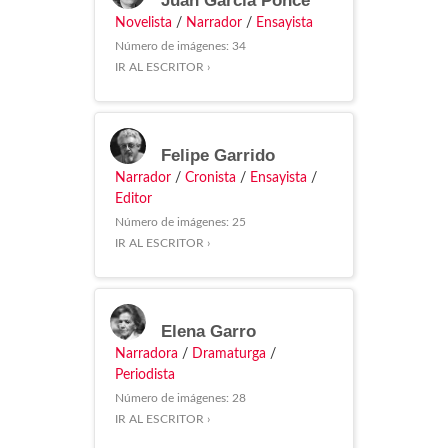
Juan García Ponce
Novelista
/
Narrador
/
Ensayista
Número de imágenes: 34
IR AL ESCRITOR ›
Felipe Garrido
Narrador
/
Cronista
/
Ensayista
/
Editor
Número de imágenes: 25
IR AL ESCRITOR ›
Elena Garro
Narradora
/
Dramaturga
/
Periodista
Número de imágenes: 28
IR AL ESCRITOR ›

========

#### WORK TO BE COMPLETED:
For this exercise, copy the entries above exactly and skip any picture.

#### THE ANSWER:
Juan García Ponce
Novelista
/
Narrador
/
Ensayista
Número de imágenes: 34
IR AL ESCRITOR ›
Felipe Garrido
Narrador
/
Cronista
/
Ensayista
/
Editor
Número de imágenes: 25
IR AL ESCRITOR ›
Elena Garro
Narradora
/
Dramaturga
/
Periodista
Número de imágenes: 28
IR AL ESCRITOR ›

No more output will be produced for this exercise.